Taloyoak (Dec 04/00) - Pat Lyall has never seen any little green men traipsing about the tundra. Nor has he ever been abducted or ordered by anybody to take anybody else to his leader.

But -- and for some this will require a great leap of faith -- he has seen a genuine, bona fide unidentified flying object, more commonly known as a UFO.

"I've seen about four of them over the last 20 to 25 years," said Lyall, in a tone that dares you to laugh or doubt him.

The first sighting happened when he was on a plane two decades ago. (For those with aspersions ready to drip off your tongue, please note that several other people aboard that same plane -- including the pilots -- swear they saw it, too.)
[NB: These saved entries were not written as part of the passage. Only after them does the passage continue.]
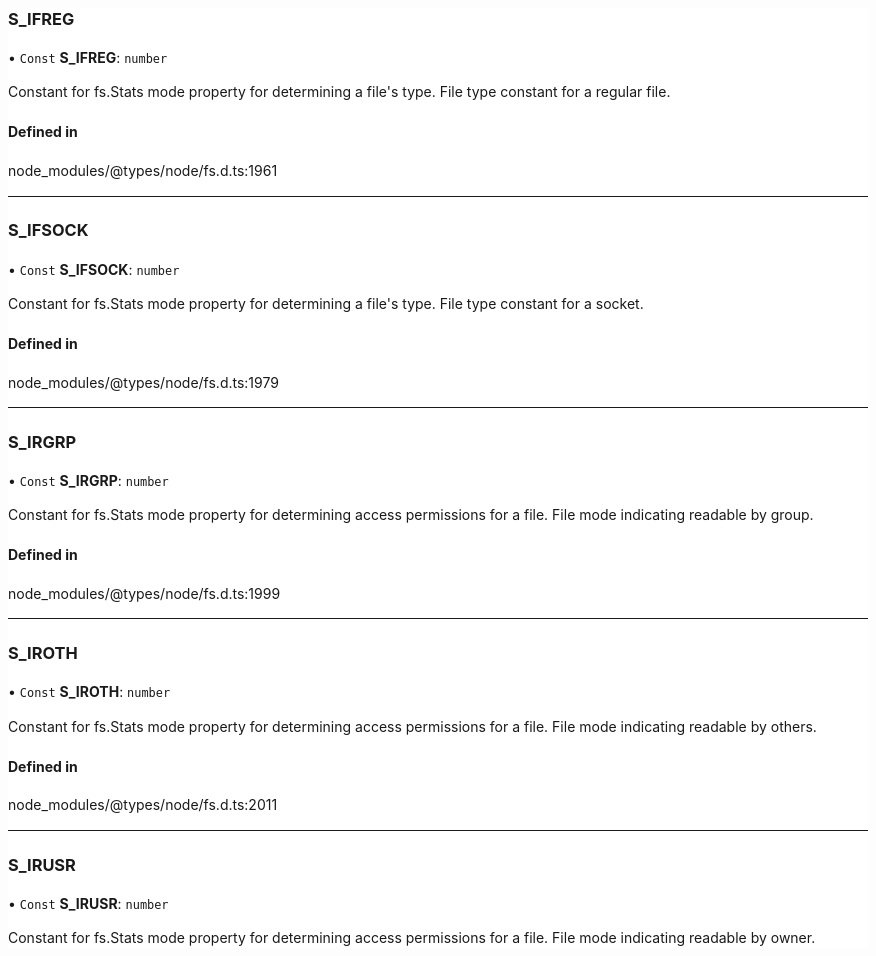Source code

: ### S\_IFREG

• `Const` **S\_IFREG**: `number`

Constant for fs.Stats mode property for determining a file's type. File type constant for a regular file.

#### Defined in

node_modules/@types/node/fs.d.ts:1961

___

### S\_IFSOCK

• `Const` **S\_IFSOCK**: `number`

Constant for fs.Stats mode property for determining a file's type. File type constant for a socket.

#### Defined in

node_modules/@types/node/fs.d.ts:1979

___

### S\_IRGRP

• `Const` **S\_IRGRP**: `number`

Constant for fs.Stats mode property for determining access permissions for a file. File mode indicating readable by group.

#### Defined in

node_modules/@types/node/fs.d.ts:1999

___

### S\_IROTH

• `Const` **S\_IROTH**: `number`

Constant for fs.Stats mode property for determining access permissions for a file. File mode indicating readable by others.

#### Defined in

node_modules/@types/node/fs.d.ts:2011

___

### S\_IRUSR

• `Const` **S\_IRUSR**: `number`

Constant for fs.Stats mode property for determining access permissions for a file. File mode indicating readable by owner.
"When we took off, we saw the lights out the window at quite a distance," said Lyall.

"The pilots radioed ahead to Cambridge Bay and asked if anybody was flying. They said there was no other aircraft. Then the lights just disappeared," he said.

Cambridge Bay resident James Eetoolook was also on that plane.

"The pilot pointed it out to us," said Eetoolook.

"It didn't scare me, but there was an eerie feeling with that light in front of us. What's going to happen to us was what I thought."

As for what beings from another planet want from people in the Kitikmeot, Eetoolook speculated it might have something to do with the abundant resources.

"Maybe it's the diamonds," he suggested.

Dennis Lyall is another of the many residents who has spotted odd sights under the Northern lights.

"It was a clear evening," said Dennis, brother to Pat.

"My wife and I watched this football shape with blue lighting going to the south and then it just shot straight up and disappeared," he said, adding that he'd learned to spend quite a bit of time gazing towards the heavens.

"I'm always on the look-out for strange lights," he said.

UFO buff and Yellowknife resident Blaine Wasylkiw said he found Northern sightings more believable than many of the other stories submitted to his Web site (www.ssimicro.com/~ufoinfo). "People in the North aren't jumping onto the whole abduction bandwagon. Their sightings just seem more honest."